▸ **Record excerpts**

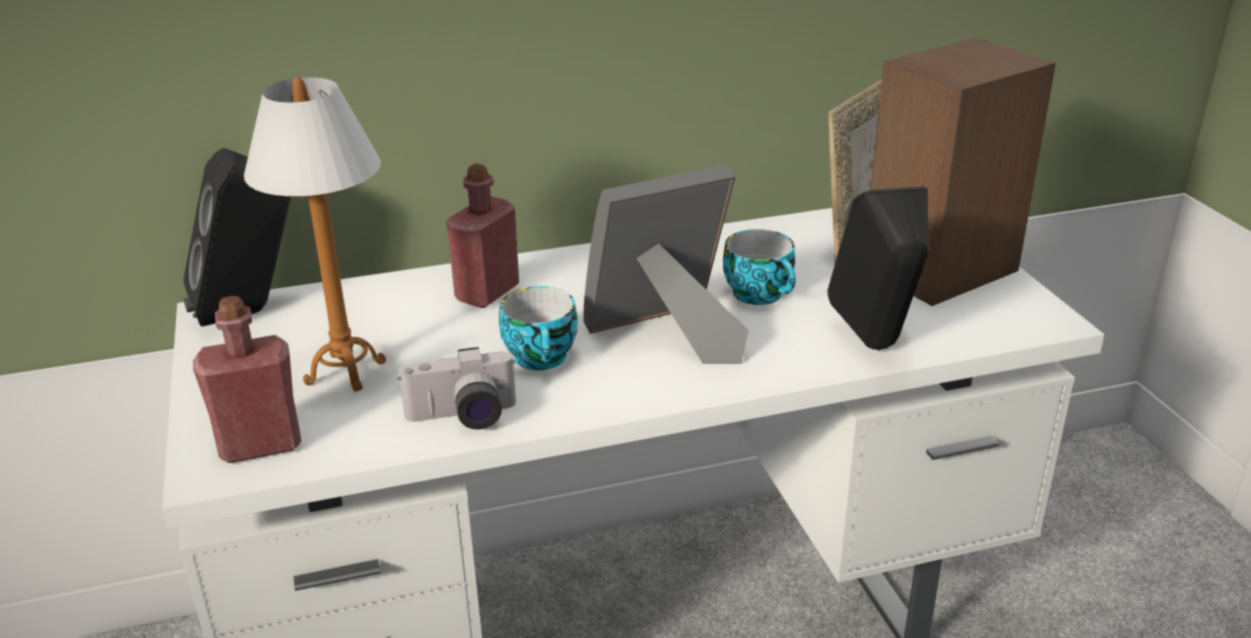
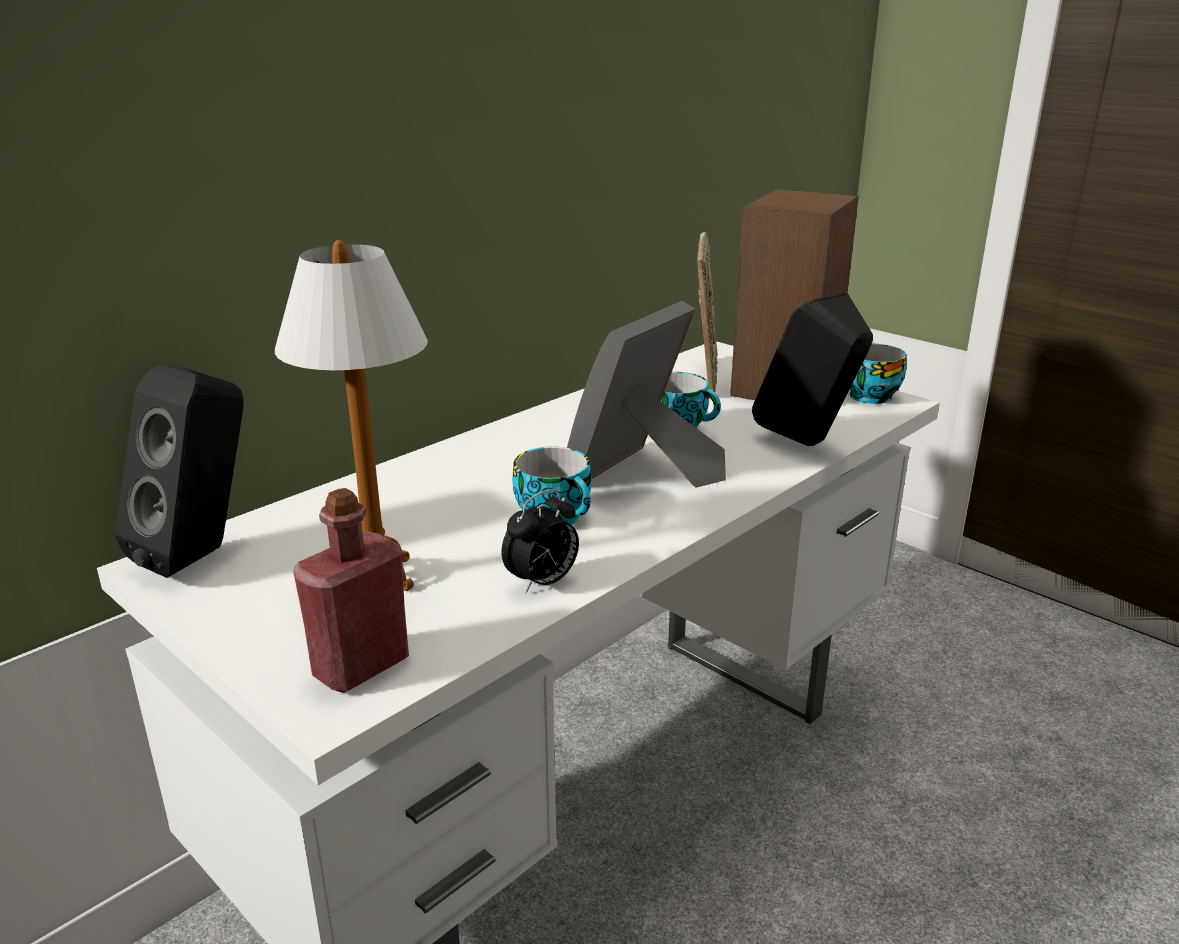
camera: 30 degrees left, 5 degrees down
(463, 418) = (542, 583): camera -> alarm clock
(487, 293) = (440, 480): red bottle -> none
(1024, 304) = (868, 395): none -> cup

* * *

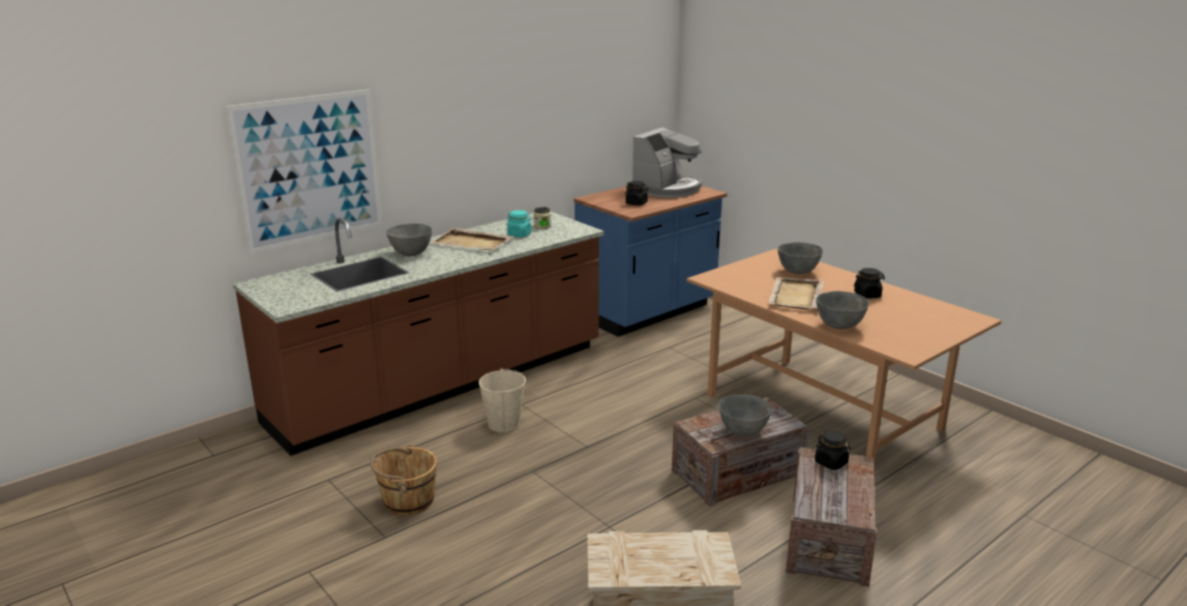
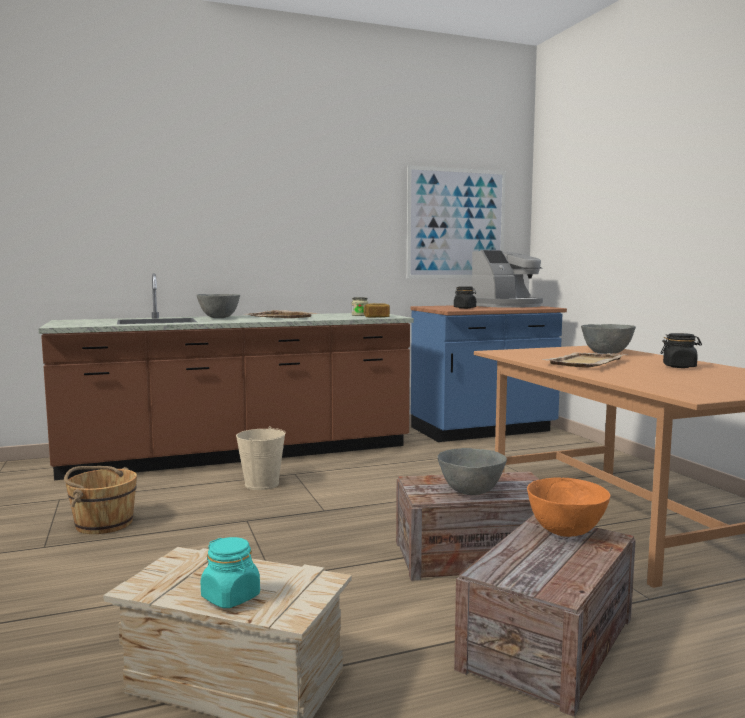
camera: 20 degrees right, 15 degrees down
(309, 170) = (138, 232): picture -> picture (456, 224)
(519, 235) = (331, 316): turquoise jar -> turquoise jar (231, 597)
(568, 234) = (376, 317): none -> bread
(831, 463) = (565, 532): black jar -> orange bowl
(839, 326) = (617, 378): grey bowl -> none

==

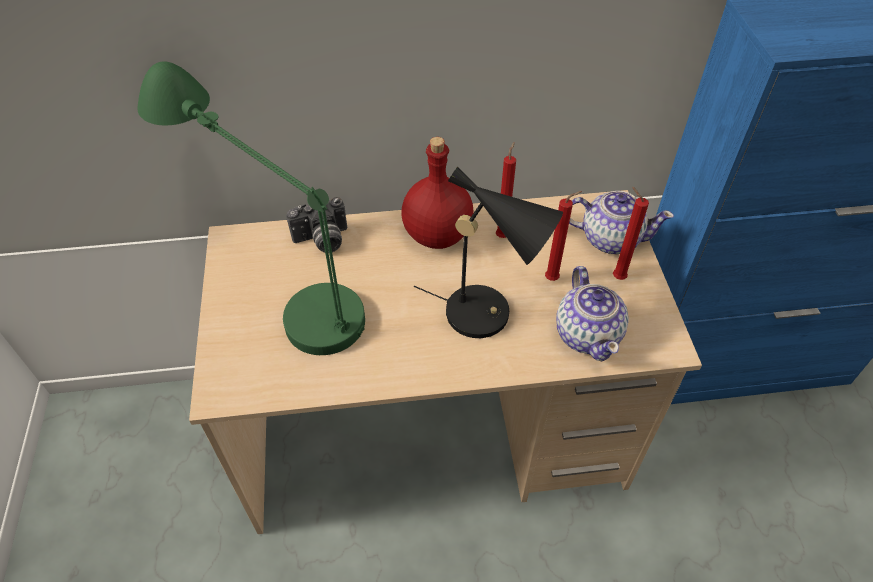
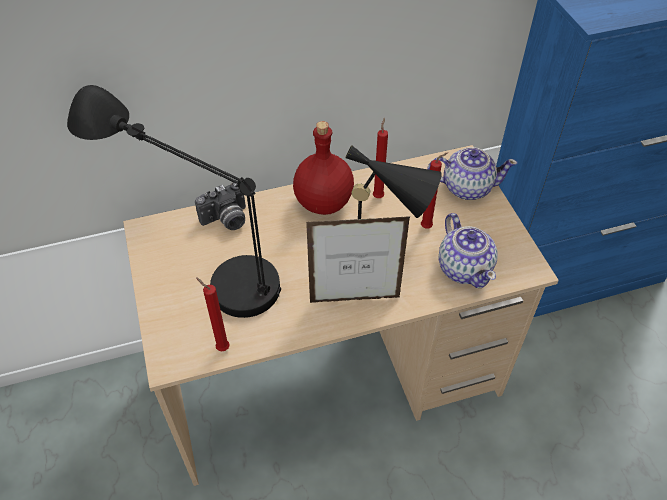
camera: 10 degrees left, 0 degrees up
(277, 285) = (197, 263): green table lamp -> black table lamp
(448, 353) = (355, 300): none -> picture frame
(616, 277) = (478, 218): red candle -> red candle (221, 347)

▸ **Requirement**
From the records above, extract exactly and only the lines that begin at the line with "(309, 170) = (138, 232): picture" and stop after the line with "(839, 326) = (617, 378): grey bowl -> none".

▸ **Answer box**
(309, 170) = (138, 232): picture -> picture (456, 224)
(519, 235) = (331, 316): turquoise jar -> turquoise jar (231, 597)
(568, 234) = (376, 317): none -> bread
(831, 463) = (565, 532): black jar -> orange bowl
(839, 326) = (617, 378): grey bowl -> none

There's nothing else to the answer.